Todo fim de ano vem acompanhado do mesmo ritual: taças erguidas, fogos no céu e uma lista mental de promessas que, no calor da virada, parecem perfeitamente possíveis e aquele famoso clichê que a maioria repete embalados pela euforia coletiva: “Que tudo se realize no ano que vai nascer”.
Entretanto, ano após ano, ficou comprovado que esse entusiasmo dura pouco, e a maioria das metas de Ano Novo raramente sobrevivem ao carnaval.
Por quê? Expectativas irreais? Falta de planejamento? Falta de tempo? Preguiça? Esquecimento ou o “velho falso otimismo”? Sabe-se lá!
O fato é que o período de fim de ano costuma escancarar muita coisa. A gente revê escolhas, sente o peso do que empurrou com a barriga e descobre com “esforço” que o futuro não começa em 1º de janeiro, e sim, no primeiro passo que você escolhe dar agora, hoje, ainda no “Velho Ano”.
Vale dizer que, nem toda a escolha é prioridade e nem toda a meta não atingida é uma derrota. Assim, tudo bem que deixemos algumas metas para serem revisadas quando já tivermos atingido “algumas prioridades”, afinal, é preciso respeitar “o tempo” individual.
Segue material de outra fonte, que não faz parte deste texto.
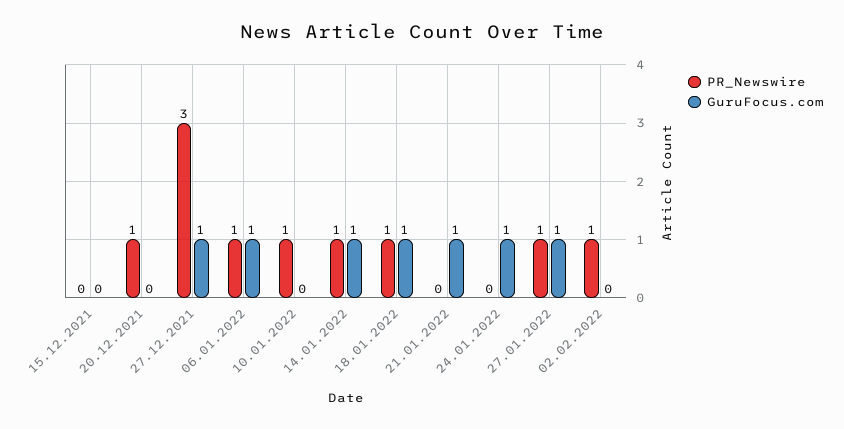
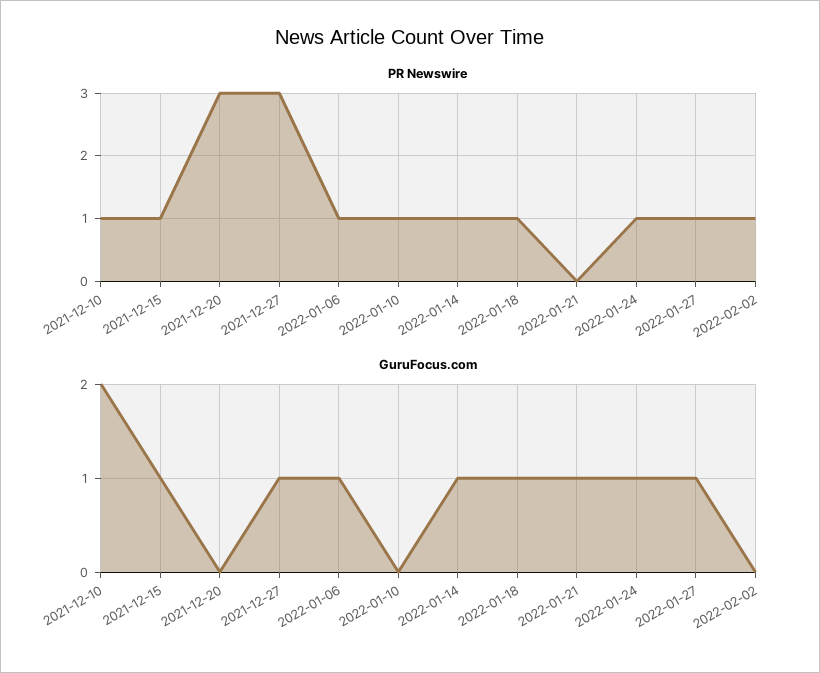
  {
    "PR_Newswire": {
-     "15.12.2021": 0,
+     "15.12.2021": 1,
-     "20.12.2021": 1,
+     "20.12.2021": 3,
      "27.12.2021": 3,
      "06.01.2022": 1,
      "10.01.2022": 1,
      "14.01.2022": 1,
      "18.01.2022": 1,
      "21.01.2022": 0,
-     "24.01.2022": 0,
+     "24.01.2022": 1,
      "27.01.2022": 1,
-     "02.02.2022": 1
+     "02.02.2022": 1,
+     "2021-12-10": 1
    },
    "GuruFocus.com": {
-     "15.12.2021": 0,
+     "15.12.2021": 1,
      "20.12.2021": 0,
      "27.12.2021": 1,
      "06.01.2022": 1,
      "10.01.2022": 0,
      "14.01.2022": 1,
      "18.01.2022": 1,
      "21.01.2022": 1,
      "24.01.2022": 1,
      "27.01.2022": 1,
-     "02.02.2022": 0
+     "02.02.2022": 0,
+     "2021-12-10": 2
    }
  }

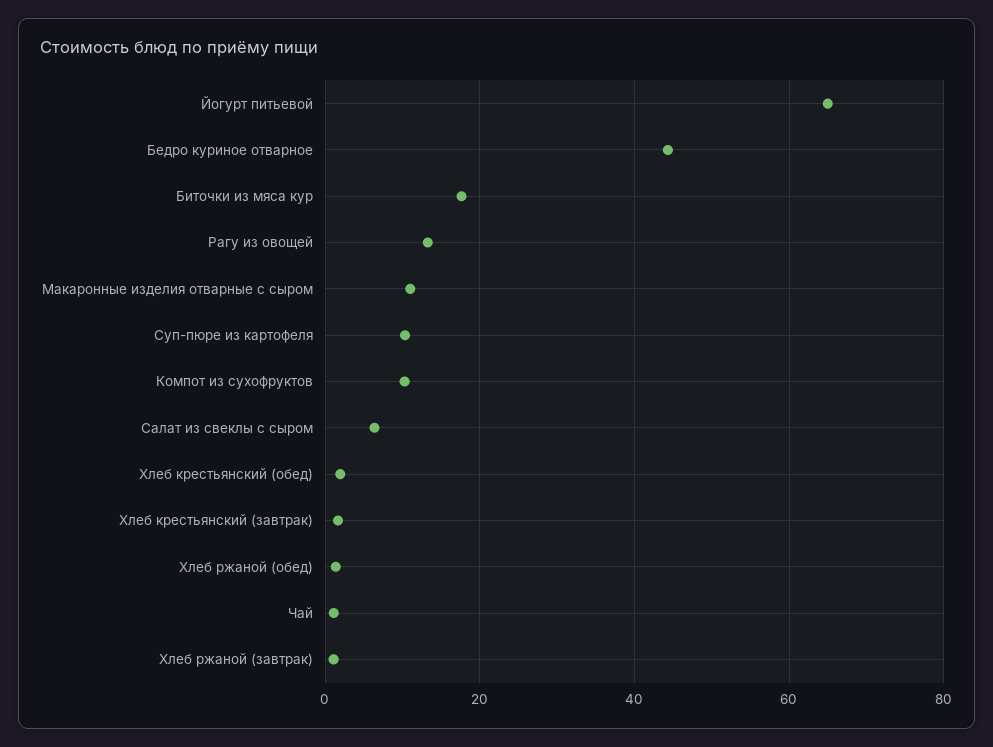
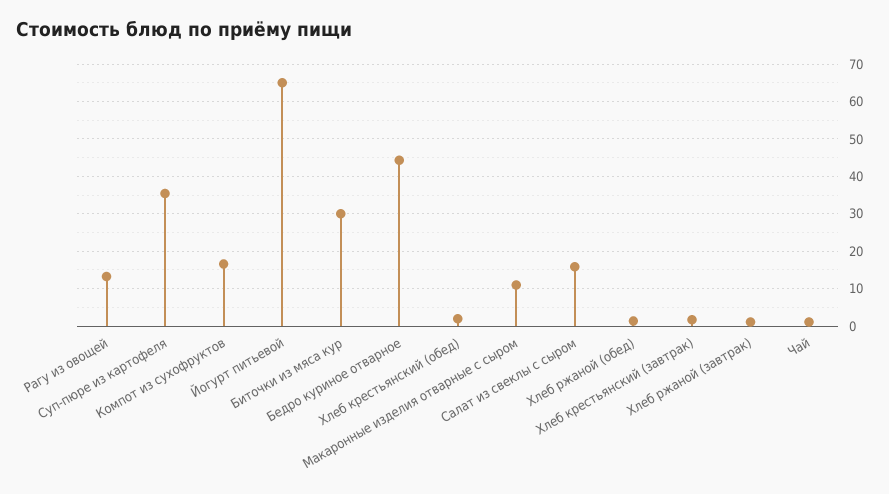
  {
    "Йогурт питьевой": 66,
    "Бедро куриное отварное": 44,
-   "Биточки из мяса кур": 18,
+   "Биточки из мяса кур": 30,
    "Рагу из овощей": 14,
    "Макаронные изделия отварные с сыром": 12,
-   "Суп-пюре из картофеля": 10,
+   "Суп-пюре из картофеля": 36,
-   "Компот из сухофруктов": 10,
+   "Компот из сухофруктов": 16,
-   "Салат из свеклы с сыром": 6,
+   "Салат из свеклы с сыром": 16,
    "Хлеб крестьянский (обед)": 2,
    "Хлеб крестьянский (завтрак)": 2,
    "Хлеб ржаной (обед)": 2,
    "Чай": 2,
    "Хлеб ржаной (завтрак)": 2
  }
Bora reservar um tempo para curtir as pequenas vitórias e reconectar-se com o que nos sustenta no dia a dia, como rotina, descanso, escolhas simples, não para agradar, explicar ou justificar, mas sim para “viver” e “ser você mesma”, afinal a alegria está em abraçar tudo o que a vida traz, inclusive as lições que os momentos difíceis nos presenteiam.
Então, “Feliz Ano Novo e que tudo se realize no ano de 2026”, isto é, apenas, tão somente, o que você quer e o que faz sentido para você.